Can anyone tell me why this thing wont work???????


----------



## AndyT. (Jun 28, 2006)

Okay, someone smarter than I may step in and correct me - and please do so if I am wrong but...

DIY CO2 may not have enough pressure to push CO2 through a ceramic diffuser. It may only be pushing through when the pressure builds high enough to do so. Because DIY CO2 production is not uniform, perhaps the pressure is not continuous? So you don't get a steady flow?

If I am wrong, please jump in and correct me. I'd like to learn on this one too.


----------



## bigstick120 (Mar 8, 2005)

It dose take some pressure to push CO2 through a cermic disks.

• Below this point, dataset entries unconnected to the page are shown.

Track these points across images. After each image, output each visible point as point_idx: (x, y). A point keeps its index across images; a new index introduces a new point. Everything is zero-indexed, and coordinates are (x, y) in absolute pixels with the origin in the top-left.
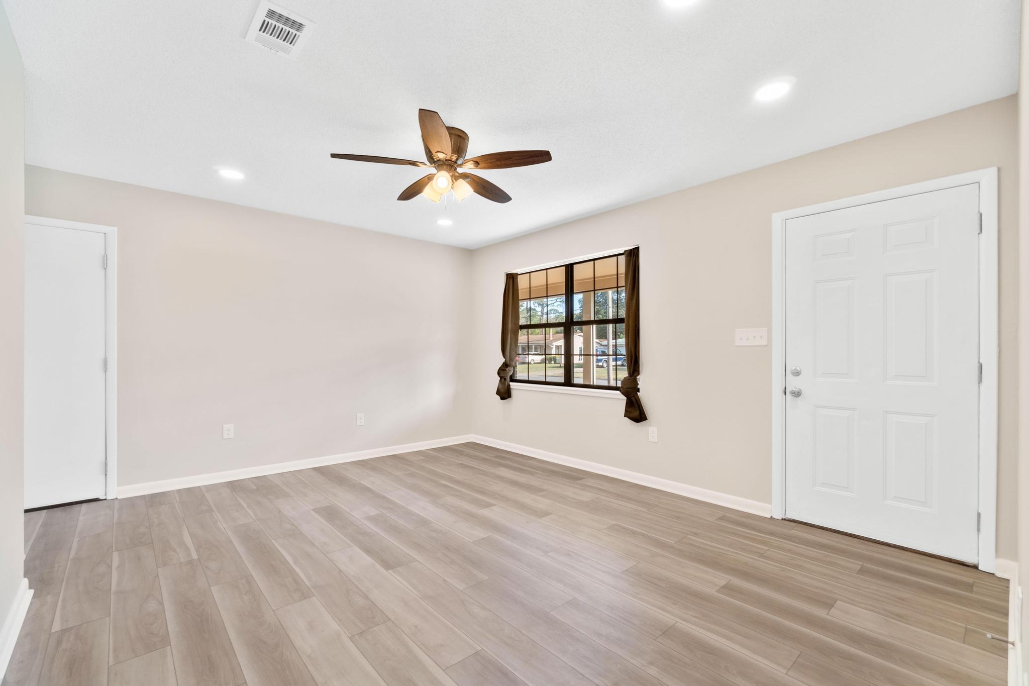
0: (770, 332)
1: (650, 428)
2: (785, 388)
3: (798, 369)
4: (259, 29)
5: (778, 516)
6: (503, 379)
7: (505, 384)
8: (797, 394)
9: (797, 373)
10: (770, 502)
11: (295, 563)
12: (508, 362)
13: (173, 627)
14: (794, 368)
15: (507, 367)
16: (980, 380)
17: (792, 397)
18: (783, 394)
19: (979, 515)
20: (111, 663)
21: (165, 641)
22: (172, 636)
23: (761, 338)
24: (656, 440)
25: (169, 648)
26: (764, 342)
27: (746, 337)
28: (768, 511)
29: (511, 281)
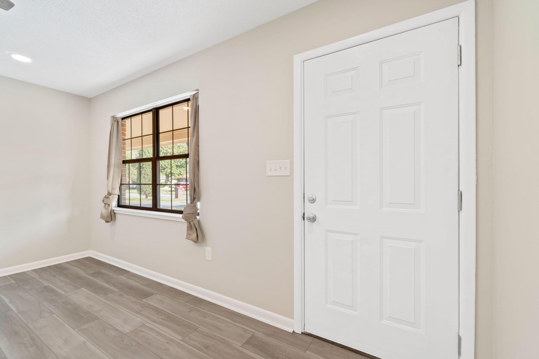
0: (292, 163)
1: (206, 247)
2: (304, 213)
3: (314, 197)
5: (299, 331)
6: (107, 205)
7: (108, 210)
8: (313, 219)
9: (313, 201)
10: (292, 317)
12: (110, 191)
14: (311, 196)
15: (110, 195)
16: (460, 208)
17: (310, 222)
18: (302, 219)
19: (460, 339)
23: (286, 169)
24: (210, 259)
26: (288, 173)
27: (274, 168)
28: (292, 325)
29: (116, 124)
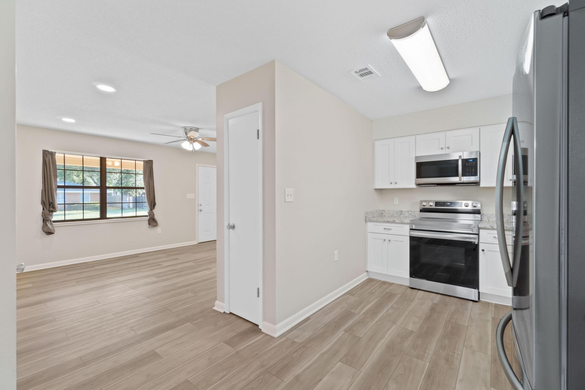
0: (195, 195)
1: (158, 228)
14: (200, 204)
18: (198, 211)
24: (160, 233)
26: (194, 198)
27: (190, 196)
28: (195, 242)
29: (50, 157)
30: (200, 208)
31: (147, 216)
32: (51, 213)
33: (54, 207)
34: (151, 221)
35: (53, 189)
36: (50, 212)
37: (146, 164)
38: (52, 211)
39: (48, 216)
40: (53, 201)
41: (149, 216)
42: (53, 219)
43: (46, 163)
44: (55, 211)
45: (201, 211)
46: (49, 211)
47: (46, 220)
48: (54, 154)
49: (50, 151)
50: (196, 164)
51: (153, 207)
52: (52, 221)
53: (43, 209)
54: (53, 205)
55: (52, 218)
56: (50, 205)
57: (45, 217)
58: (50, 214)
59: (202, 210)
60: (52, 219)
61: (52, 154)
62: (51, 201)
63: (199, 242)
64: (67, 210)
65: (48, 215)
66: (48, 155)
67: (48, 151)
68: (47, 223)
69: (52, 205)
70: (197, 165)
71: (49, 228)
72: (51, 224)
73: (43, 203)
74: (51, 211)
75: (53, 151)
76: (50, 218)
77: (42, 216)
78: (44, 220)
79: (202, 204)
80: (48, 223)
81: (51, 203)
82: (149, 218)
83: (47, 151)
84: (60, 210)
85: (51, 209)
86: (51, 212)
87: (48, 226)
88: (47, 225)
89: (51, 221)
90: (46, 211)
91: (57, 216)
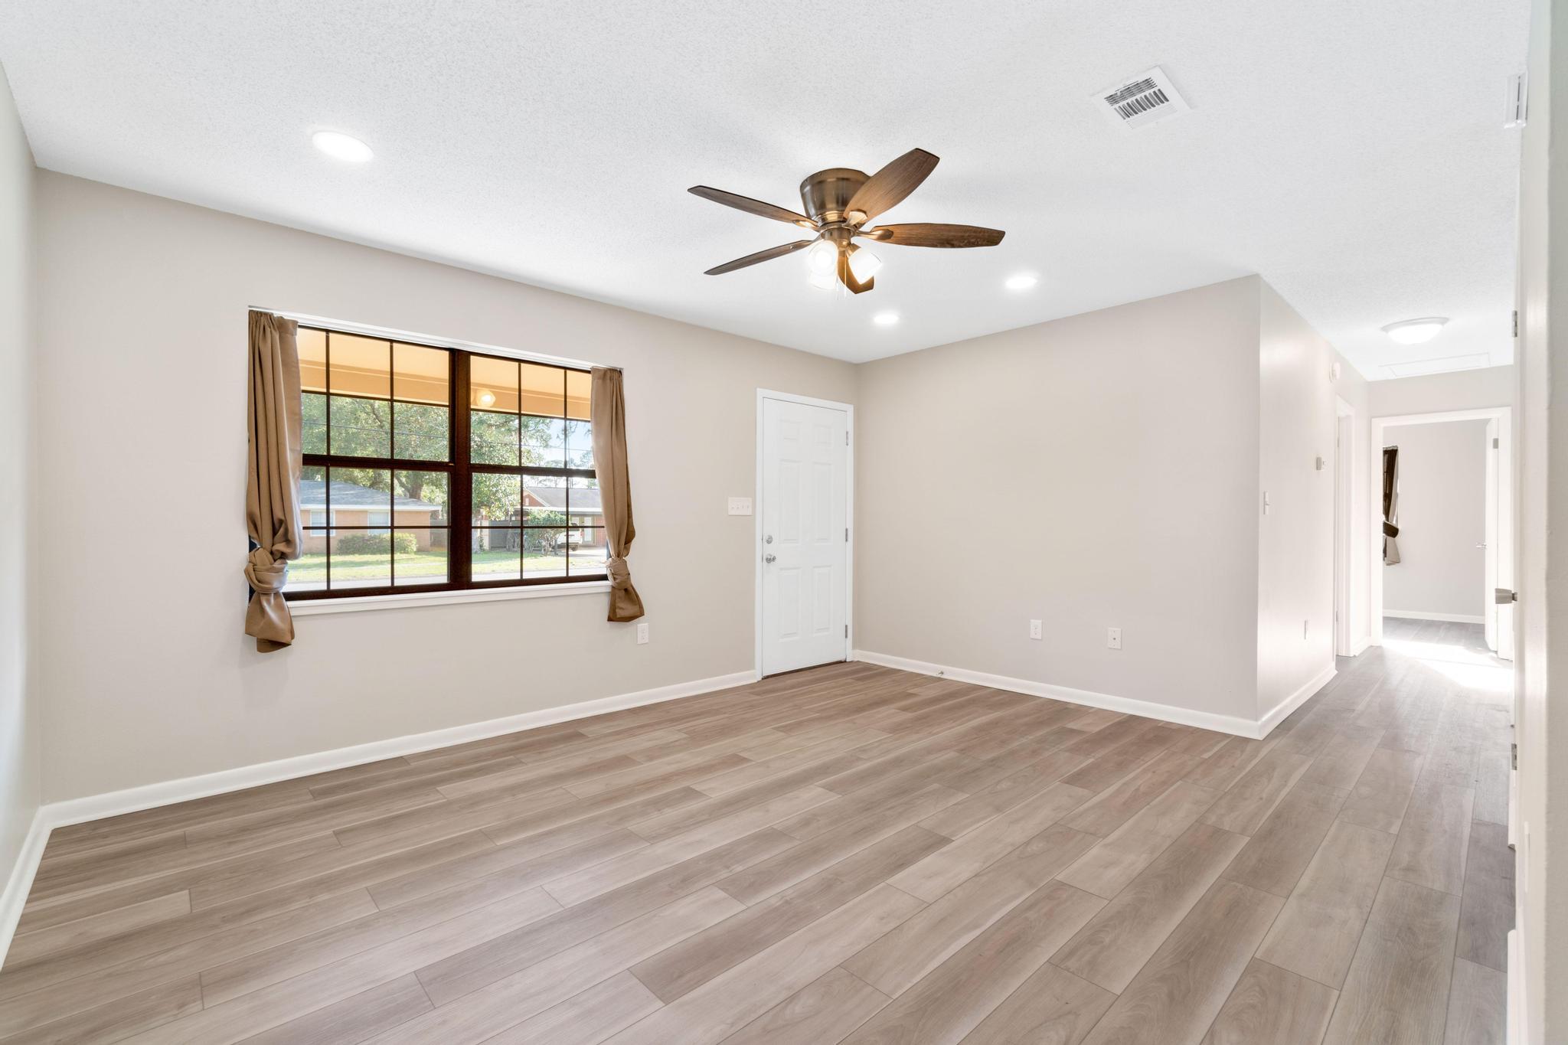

This added pressure could also be causing a leak in one of you lines that you arent detection. Check all of you connections with Windex or soapy water. You may have to scrap the diffusor and do with a ladder. If you pull the diffusor off are there bubbles comming out of the tube?


----------



## jeffk (Apr 14, 2006)

Yea check for bubbles coming straight out the tube.

I have used a glass diffusor with DIY co2 before with good results [this was more then one 2 liter bottle though], and it took some time for enough pressure to build up for a continuous stream of bubbles to come out.


----------



## werner (Jul 6, 2006)

Check the expiry date on your yeast too.


----------



## eklikewhoa (Jul 24, 2006)

i did a diy setup for an eight spiral diffuser and i had to use two 2liters to overcome the pressure of the ceramic disk. with all that pressure i had a small leak at the cap of one of my bottles.


----------



## MatPat (Mar 22, 2004)

Try swapping the disc out for an airstone and see if that alleviates your problem. If so, you may want to look into either using the airstone or getting a couple of the Sweetwater Fine Pore Diffusors from Aquatic Eco Systems.


----------